La naturaleza salvaje e imponente de Arizona ha servido de telón de fondo para una experiencia que fusiona aventura, estilo y elegancia, aunque posiblemente sin pretensión alguna. Entre rocas rojizas que se reflejan en el agua, horizontes infinitos y una luz capaz de transformar cada escena en una auténtica obra de arte, han capturado una imagen íntima de los hijos del príncipe Pablo y la princesa Marie-Chantal, reafirmando su magnetismo dentro de la realeza más contemporánea de Europa.
Arizona, un escenario único
El destino elegido —y las imágenes compartidas— muestran que los jóvenes príncipes se han aventurado en enclaves poco accesibles y alejados de lo común, consolidando así su faceta más desconocida y aventurera. El trío de hermanos ha demostrado, además, una notable sintonía que se muestra a través de unos estilismos que combinan funcionalidad y sofisticación con prendas cómodas, pensadas para la aventura, sin renunciar a la elegancia que define su estilo.

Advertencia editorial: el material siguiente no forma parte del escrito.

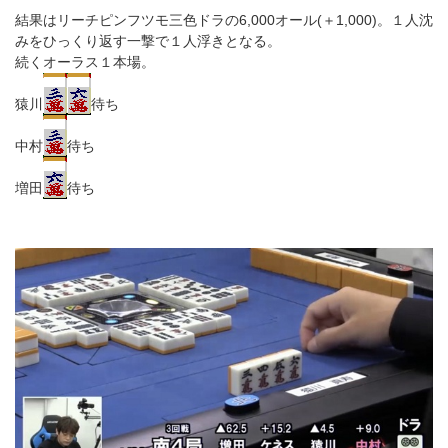
結果はリーチピンフツモ三色ドラの6,000オール(＋1,000)。１人沈
みをひっくり返す一撃で１人浮きとなる。
続くオーラス１本場。
猿川
待ち
中村
待ち
増田
待ち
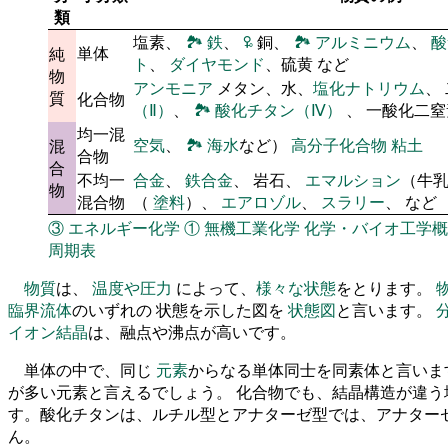
類
塩素、
🏞
鉄
、
🜠
銅、
🏞
アルミニウム
、
酸
単体
純
ト
、
ダイヤモンド
、硫黄 など
物
アンモニア
メタン、水、
塩化ナトリウム
、
質
化合物
（Ⅱ）
、
🏞
酸化チタン（Ⅳ）
、 一酸化二
均一混
空気
、
🏞
海水
など）
高分子化合物
粘土
混
合物
合
不均一
合金
、
鉄合金
、 岩石、
エマルション
（牛
物
混合物
（
塗料
）、
エアロゾル
、
スラリー
、 など
③
エネルギー化学
①
無機工業化学
化学・バイオ工学概
周期表
物質
は、
温度や圧力
によって、
様々な状態
をとります。
臨界流体
のいずれの 状態を示した図を
状態図
と言います。
イオン結晶
は、融点や沸点が高いです。
単体の中で、同じ
元素
からなる単体同士を同素体と言いま
が多い元素と言えるでしょう。 化合物でも、結晶構造が違う
す。酸化チタンは、ルチル型とアナターゼ型では、アナター
ん。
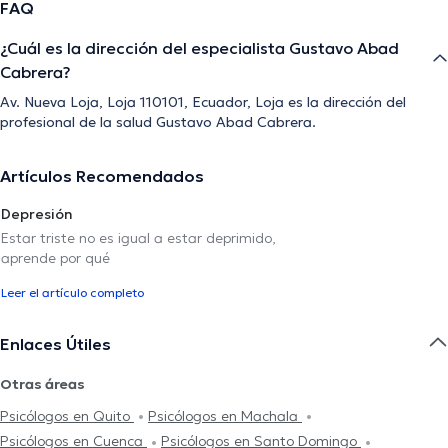
FAQ
¿Cuál es la dirección del especialista Gustavo Abad
Cabrera?
Av. Nueva Loja, Loja 110101, Ecuador, Loja es la dirección del
profesional de la salud Gustavo Abad Cabrera.
Artículos Recomendados
Depresión
Estar triste no es igual a estar deprimido,
aprende por qué
Leer el artículo completo
Enlaces Útiles
Otras áreas
Psicólogos en Quito
Psicólogos en Machala
Psicólogos en Cuenca
Psicólogos en Santo Domingo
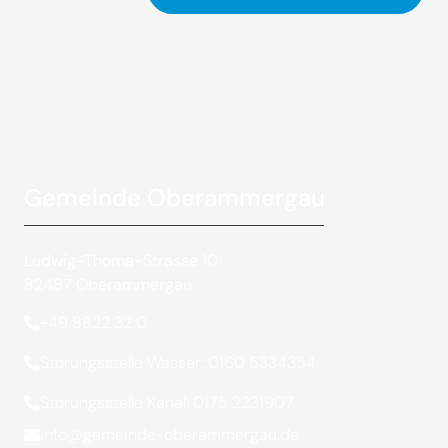
Gemeinde Oberammergau
Ludwig-Thoma-Strasse 10
82487 Oberammergau
+49 8822 32 0
Störungsstelle Wasser: 0160 5334354
Störungsstelle Kanal: 0175 2231907
info@gemeinde-oberammergau.de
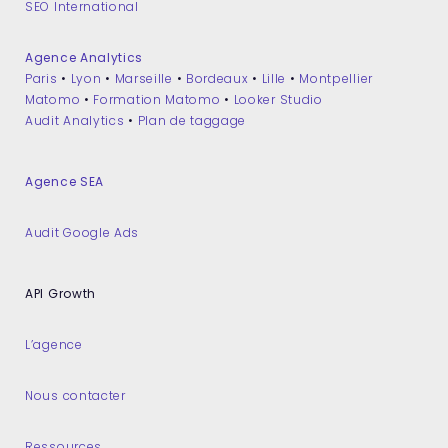
SEO International
Agence Analytics
Paris
•
Lyon
•
Marseille
•
Bordeaux
•
Lille
•
Montpellier
Matomo
•
Formation Matomo
•
Looker Studio
Audit Analytics
•
Plan de taggage
Agence SEA
Audit Google Ads
API Growth
L’agence
Nous contacter
Ressources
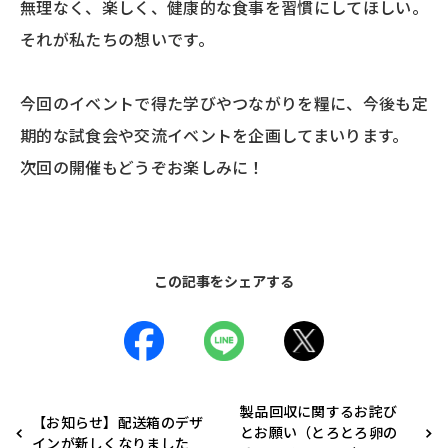
無理なく、楽しく、健康的な食事を習慣にしてほしい。
それが私たちの想いです。
今回のイベントで得た学びやつながりを糧に、今後も定
期的な試食会や交流イベントを企画してまいります。
次回の開催もどうぞお楽しみに！
この記事をシェアする
製品回収に関するお詫び
【お知らせ】配送箱のデザ
とお願い（とろとろ卵の
インが新しくなりました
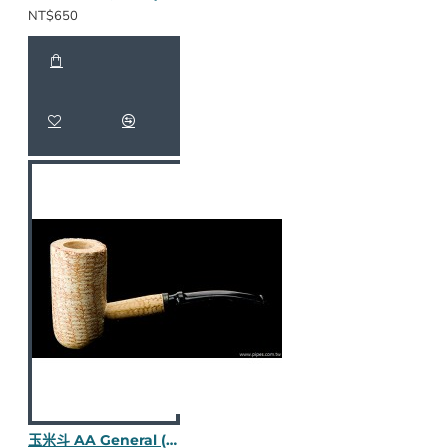
NT$650
玉米斗 AA General (彎斗) M1776-2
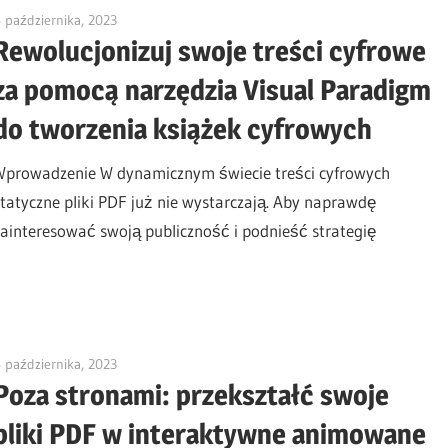
 października, 2023
vpadmin
Rewolucjonizuj swoje treści cyfrowe
za pomocą narzędzia Visual Paradigm
do tworzenia książek cyfrowych
Wprowadzenie W dynamicznym świecie treści cyfrowych
statyczne pliki PDF już nie wystarczają. Aby naprawdę
zainteresować swoją publiczność i podnieść strategię
 października, 2023
vpadmin
Poza stronami: przekształć swoje
pliki PDF w interaktywne animowane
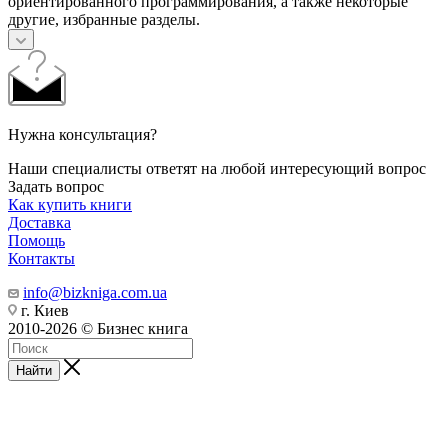
ориентированного программирования, а также некоторые
другие, избранные разделы.
Нужна консультация?
Наши специалисты ответят на любой интересующий вопрос
Задать вопрос
Как купить книги
Доставка
Помощь
Контакты
info@bizkniga.com.ua
г. Киев
2010-2026 © Бизнес книга
Найти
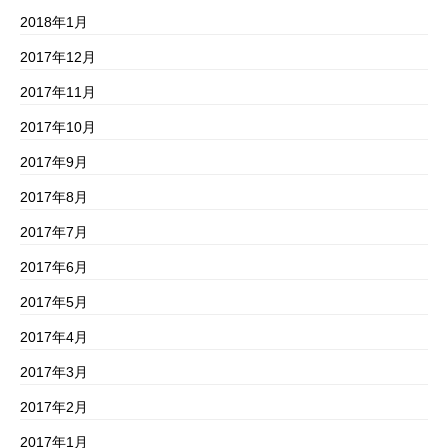
2018年1月
2017年12月
2017年11月
2017年10月
2017年9月
2017年8月
2017年7月
2017年6月
2017年5月
2017年4月
2017年3月
2017年2月
2017年1月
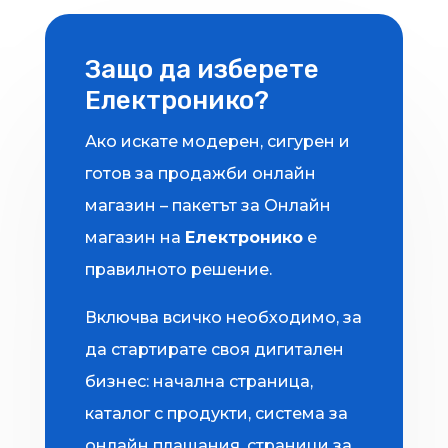
Защо да изберете
Електронико?
Ако искате модерен, сигурен и
готов за продажби онлайн
магазин – пакетът за Онлайн
магазин на
Електронико
е
правилното решение.
Включва всичко необходимо, за
да стартирате своя дигитален
бизнес: начална страница,
каталог с продукти, система за
онлайн плащания, страници за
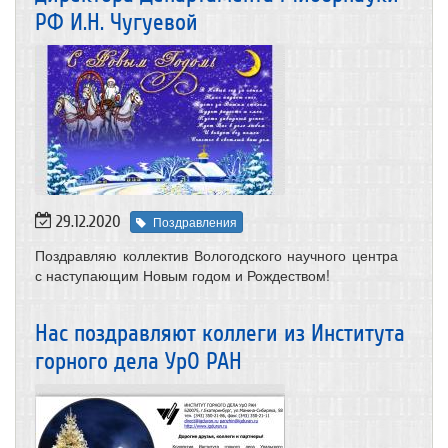
РФ И.Н. Чугуевой
29.12.2020
Поздравления
Поздравляю коллектив Вологодского научного центра
с наступающим Новым годом и Рождеством!
Нас поздравляют коллеги из Института
горного дела УрО РАН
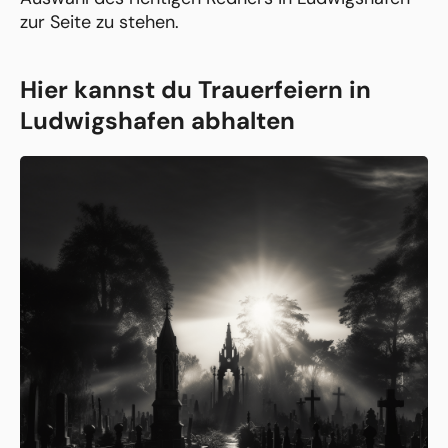
zur Seite zu stehen.
Hier kannst du Trauerfeiern in
Ludwigshafen abhalten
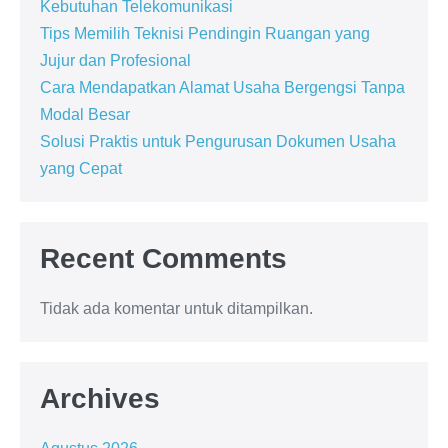
Kebutuhan Telekomunikasi
Tips Memilih Teknisi Pendingin Ruangan yang
Jujur dan Profesional
Cara Mendapatkan Alamat Usaha Bergengsi Tanpa
Modal Besar
Solusi Praktis untuk Pengurusan Dokumen Usaha
yang Cepat
Recent Comments
Tidak ada komentar untuk ditampilkan.
Archives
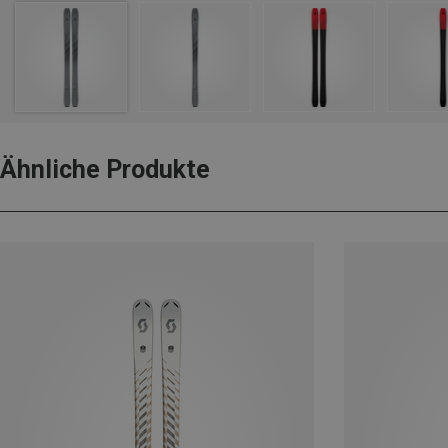
Ähnliche Produkte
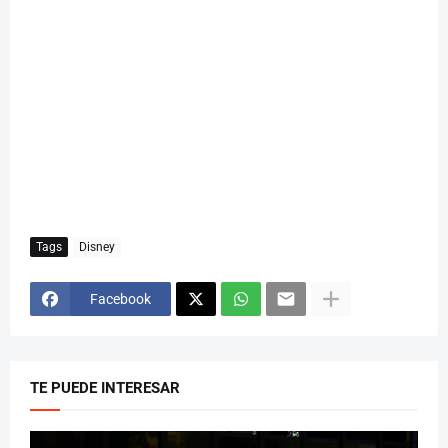
Tags
Disney
Facebook
TE PUEDE INTERESAR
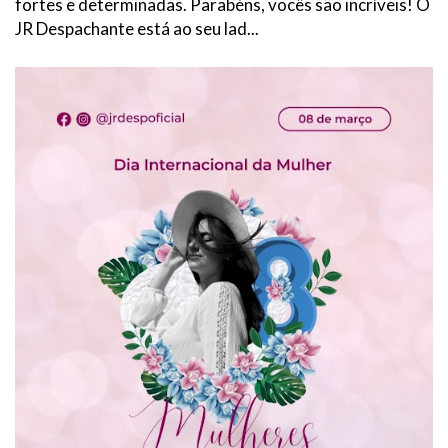
fortes e determinadas. Parabéns, vocês são incríveis! O
JR Despachante está ao seu lad...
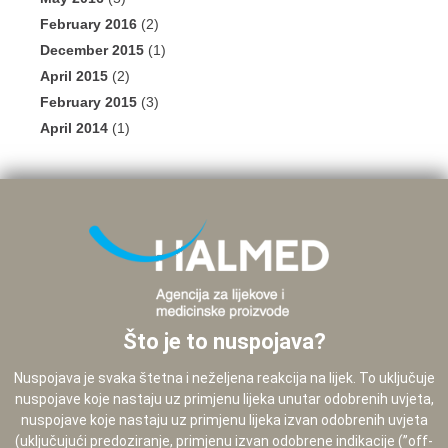
February 2016
(2)
December 2015
(1)
April 2015
(2)
February 2015
(3)
April 2014
(1)
Što je to nuspojava?
Nuspojava je svaka štetna i neželjena reakcija na lijek. To uključuje
nuspojave koje nastaju uz primjenu lijeka unutar odobrenih uvjeta,
nuspojave koje nastaju uz primjenu lijeka izvan odobrenih uvjeta
(uključujući predoziranje, primjenu izvan odobrene indikacije (”off-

En el caso del príncipe Constantino, ha sido quien ha acaparado especialmente todas las miradas, convirtiéndose —gracias a su estilismo y su forma de posar— en un auténtico protagonista del cine más clásico. Con una camisa blanca, vaqueros y botas, su imagen se fusiona con el paisaje natural de Arizona, proyectando una presencia que trasciende cualquier marco institucional. Lejos de los compromisos oficiales, muestra una versión más relajada, cercana y genuina de su vida cotidiana.
Los hermanos a través del tiempo
En el caso de la princesa Olympia, que cuenta con más de 300.000 seguidores en Instagram, siempre ha demostrado la importancia que concede a los momentos familiares. Los hijos de los príncipes herederos de Grecia representan, en este sentido, una versión renovada de una antigua familia real, capaz de desenvolverse con naturalidad y estilo tanto en el ámbito de la moda como en el universo digital.
Este viaje, sin duda, ha servido también como un paréntesis necesario tras los últimos acontecimientos que han marcado a la familia, como el fallecimiento de la princesa Irene, un momento que reunió a destacados miembros de la realeza más tradicional. Una circunstancia que evidencia la necesidad de desconectar, aunque sea brevemente, de sus compromisos y proyectos personales. Sin embargo, en esta ocasión, la imagen familiar no ha estado completa. Han faltado dos de los hermanos —también hijos de Pablo y Marie-Chantal—, el príncipe Odysseas y el príncipe Aristides.
Aún así, este encuentro ha permitido reforzar la imagen de las tres hermanos en la que, han permitido a quienes les siguen en su día a día conocerles de una forma distinta a través de tradición, modernidad y complicidad familiar con Arizona como telón de fondo.